We were just a group of curious people who were paying attention to what was already going on. We read the work of Lynne Anderson-Inman extensively, we read court cases and Office of Civil Rights opinions, we used the phone to call the Liberated Learning people at IBM, the TTS folks at Arkenstone, the people installing student computers at UCLA. We saw the future emerging because we had decided to open our eyes.

And when we saw that future we also looked around our own campus. We saw that students wanted internet everywhere - so, back in those pre-wireless days - we put dozens of data drops in every public area and made sure that there was one dorm room drop for every bed. We saw that students wanted personalization so when you logged on to our network, you got your desktop, not anyone else's. We saw that "disabled" students were tired of going to "resource centers" and so we put access everywhere we had computers. And we already knew that few students typed with ten fingers or wanted to study in "clean rooms" devoid of food, drink, or music, or knew how to effectively search. None of this information was hidden either. It was as obvious as walking across the campus.

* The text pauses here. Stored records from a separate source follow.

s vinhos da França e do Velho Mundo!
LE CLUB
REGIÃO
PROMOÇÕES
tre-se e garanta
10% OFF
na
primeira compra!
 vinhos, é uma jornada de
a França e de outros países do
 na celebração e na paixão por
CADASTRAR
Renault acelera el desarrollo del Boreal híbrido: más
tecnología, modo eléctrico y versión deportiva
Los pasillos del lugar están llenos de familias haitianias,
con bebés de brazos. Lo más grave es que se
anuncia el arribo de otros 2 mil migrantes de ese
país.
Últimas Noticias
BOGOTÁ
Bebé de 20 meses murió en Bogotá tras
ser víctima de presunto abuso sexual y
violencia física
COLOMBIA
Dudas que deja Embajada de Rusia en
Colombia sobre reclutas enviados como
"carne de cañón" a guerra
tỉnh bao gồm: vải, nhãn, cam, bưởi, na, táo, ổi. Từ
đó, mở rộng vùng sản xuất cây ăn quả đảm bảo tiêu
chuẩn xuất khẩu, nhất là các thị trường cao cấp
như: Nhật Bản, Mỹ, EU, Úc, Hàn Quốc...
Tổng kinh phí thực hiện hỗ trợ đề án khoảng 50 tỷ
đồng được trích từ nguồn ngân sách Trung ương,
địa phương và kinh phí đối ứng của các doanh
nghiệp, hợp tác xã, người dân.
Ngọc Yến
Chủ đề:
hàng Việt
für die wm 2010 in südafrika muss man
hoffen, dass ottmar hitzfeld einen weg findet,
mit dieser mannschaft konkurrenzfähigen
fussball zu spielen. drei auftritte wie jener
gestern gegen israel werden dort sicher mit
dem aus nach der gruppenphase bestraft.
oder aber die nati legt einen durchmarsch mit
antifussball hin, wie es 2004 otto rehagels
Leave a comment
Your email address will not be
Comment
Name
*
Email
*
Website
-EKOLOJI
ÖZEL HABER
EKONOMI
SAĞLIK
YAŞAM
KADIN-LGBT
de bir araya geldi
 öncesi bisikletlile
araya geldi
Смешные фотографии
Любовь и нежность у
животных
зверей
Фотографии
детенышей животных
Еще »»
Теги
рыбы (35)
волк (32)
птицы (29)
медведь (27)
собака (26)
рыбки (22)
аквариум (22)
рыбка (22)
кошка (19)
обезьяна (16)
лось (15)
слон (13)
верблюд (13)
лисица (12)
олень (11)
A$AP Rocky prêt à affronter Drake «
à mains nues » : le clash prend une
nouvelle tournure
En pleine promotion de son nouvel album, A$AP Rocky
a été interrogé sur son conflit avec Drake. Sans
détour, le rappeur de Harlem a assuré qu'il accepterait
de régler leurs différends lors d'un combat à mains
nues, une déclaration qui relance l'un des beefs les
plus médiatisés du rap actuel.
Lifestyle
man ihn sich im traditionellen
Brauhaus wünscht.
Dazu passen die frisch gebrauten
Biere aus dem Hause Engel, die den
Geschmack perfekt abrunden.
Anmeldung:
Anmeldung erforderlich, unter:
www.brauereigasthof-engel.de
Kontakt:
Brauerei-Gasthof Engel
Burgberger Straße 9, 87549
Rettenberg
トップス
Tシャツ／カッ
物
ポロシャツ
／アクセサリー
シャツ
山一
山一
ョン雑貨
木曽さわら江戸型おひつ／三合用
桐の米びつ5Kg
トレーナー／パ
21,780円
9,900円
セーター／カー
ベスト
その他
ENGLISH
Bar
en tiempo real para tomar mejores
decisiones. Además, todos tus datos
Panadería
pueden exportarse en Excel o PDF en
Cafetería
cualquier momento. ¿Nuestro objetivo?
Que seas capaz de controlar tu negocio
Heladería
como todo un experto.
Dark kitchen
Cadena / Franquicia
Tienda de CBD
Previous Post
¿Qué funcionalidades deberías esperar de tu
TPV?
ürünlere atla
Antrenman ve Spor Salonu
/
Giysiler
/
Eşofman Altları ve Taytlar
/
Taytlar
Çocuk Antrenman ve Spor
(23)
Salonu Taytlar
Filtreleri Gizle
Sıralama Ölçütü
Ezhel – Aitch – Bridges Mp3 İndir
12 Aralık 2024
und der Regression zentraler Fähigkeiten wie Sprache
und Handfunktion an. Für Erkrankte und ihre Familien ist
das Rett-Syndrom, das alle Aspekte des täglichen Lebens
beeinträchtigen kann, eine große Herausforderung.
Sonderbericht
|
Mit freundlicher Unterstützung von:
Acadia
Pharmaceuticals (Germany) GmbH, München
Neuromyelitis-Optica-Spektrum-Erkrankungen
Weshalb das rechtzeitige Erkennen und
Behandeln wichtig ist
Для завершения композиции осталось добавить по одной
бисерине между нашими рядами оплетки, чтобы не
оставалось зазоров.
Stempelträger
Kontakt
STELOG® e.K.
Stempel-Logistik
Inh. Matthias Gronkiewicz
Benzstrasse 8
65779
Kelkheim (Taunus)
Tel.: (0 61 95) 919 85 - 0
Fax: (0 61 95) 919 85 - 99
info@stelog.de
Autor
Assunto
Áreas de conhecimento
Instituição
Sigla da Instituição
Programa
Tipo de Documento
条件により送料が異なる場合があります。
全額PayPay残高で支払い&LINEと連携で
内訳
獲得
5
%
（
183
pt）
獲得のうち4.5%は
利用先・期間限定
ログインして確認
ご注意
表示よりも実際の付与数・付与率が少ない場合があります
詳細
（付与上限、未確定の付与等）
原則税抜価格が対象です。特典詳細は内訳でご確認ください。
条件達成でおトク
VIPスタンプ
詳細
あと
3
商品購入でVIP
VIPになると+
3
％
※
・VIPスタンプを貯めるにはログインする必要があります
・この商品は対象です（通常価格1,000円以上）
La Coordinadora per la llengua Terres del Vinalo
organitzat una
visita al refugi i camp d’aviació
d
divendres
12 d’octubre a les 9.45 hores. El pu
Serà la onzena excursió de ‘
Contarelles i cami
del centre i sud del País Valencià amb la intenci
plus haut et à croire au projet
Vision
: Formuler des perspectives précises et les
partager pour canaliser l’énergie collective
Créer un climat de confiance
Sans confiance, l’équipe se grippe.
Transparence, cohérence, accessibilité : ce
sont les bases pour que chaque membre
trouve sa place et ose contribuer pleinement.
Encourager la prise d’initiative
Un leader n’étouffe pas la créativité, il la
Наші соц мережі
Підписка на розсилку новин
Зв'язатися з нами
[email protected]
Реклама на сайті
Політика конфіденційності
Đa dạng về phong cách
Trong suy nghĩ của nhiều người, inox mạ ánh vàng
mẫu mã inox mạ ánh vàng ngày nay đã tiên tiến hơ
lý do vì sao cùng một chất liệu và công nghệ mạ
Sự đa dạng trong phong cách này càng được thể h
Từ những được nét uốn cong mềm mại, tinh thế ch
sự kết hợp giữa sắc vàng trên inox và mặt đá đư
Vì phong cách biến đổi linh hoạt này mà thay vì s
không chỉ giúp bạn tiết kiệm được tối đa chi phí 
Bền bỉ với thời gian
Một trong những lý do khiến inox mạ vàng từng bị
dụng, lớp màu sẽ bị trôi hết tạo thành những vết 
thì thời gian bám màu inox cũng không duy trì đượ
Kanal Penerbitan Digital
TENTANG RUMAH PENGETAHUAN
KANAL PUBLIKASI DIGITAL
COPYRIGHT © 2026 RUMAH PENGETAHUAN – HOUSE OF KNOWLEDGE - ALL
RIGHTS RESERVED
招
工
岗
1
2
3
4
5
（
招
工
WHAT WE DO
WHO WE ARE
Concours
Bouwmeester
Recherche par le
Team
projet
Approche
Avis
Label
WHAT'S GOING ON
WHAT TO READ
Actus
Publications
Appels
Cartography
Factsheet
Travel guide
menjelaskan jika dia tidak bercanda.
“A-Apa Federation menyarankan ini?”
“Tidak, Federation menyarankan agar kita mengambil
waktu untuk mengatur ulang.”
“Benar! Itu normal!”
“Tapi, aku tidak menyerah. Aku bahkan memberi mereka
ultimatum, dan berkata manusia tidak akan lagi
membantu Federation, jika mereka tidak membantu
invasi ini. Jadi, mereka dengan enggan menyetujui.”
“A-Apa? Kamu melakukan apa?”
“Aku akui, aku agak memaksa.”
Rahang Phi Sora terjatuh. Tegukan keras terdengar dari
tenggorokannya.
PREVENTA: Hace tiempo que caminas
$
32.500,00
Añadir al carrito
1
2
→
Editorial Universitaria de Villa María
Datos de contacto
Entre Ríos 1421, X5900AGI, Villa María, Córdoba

I understand that progress comes slowly.

But as I lie in bed here, recovering from knee surgery, I look back on a decade of arguments which seem to get increasingly disconnected from the emerging realities. Back in 1999 the cost was a factor, but now it is truly not. Schools actually ban students from bringing their own technologies, and spend a fortune on blocking software and on email systems they could have for free. Back in 1999 ideas like Google were new and confusing - now ignorance of these systems requires willful intent. Back in 1999 one might have been unsure of where this information revolution was leading - now we know our students will not survive - academically or economically - without the skillsets which support these technologies.

These realities have pushed most education beyond the point of irrelevance. Our economic stars are now all dropouts - at one level of schooling or another. Our inventors are all self-taught. And we have made no actual progress on closing achievement or salary gaps, or on getting more students through post-secondary training or education.

In the summer of 1999 we were talking about the future. Now that future is the present. Next summer it will be the second decade of the 21st Century... is it time to move out of the past yet?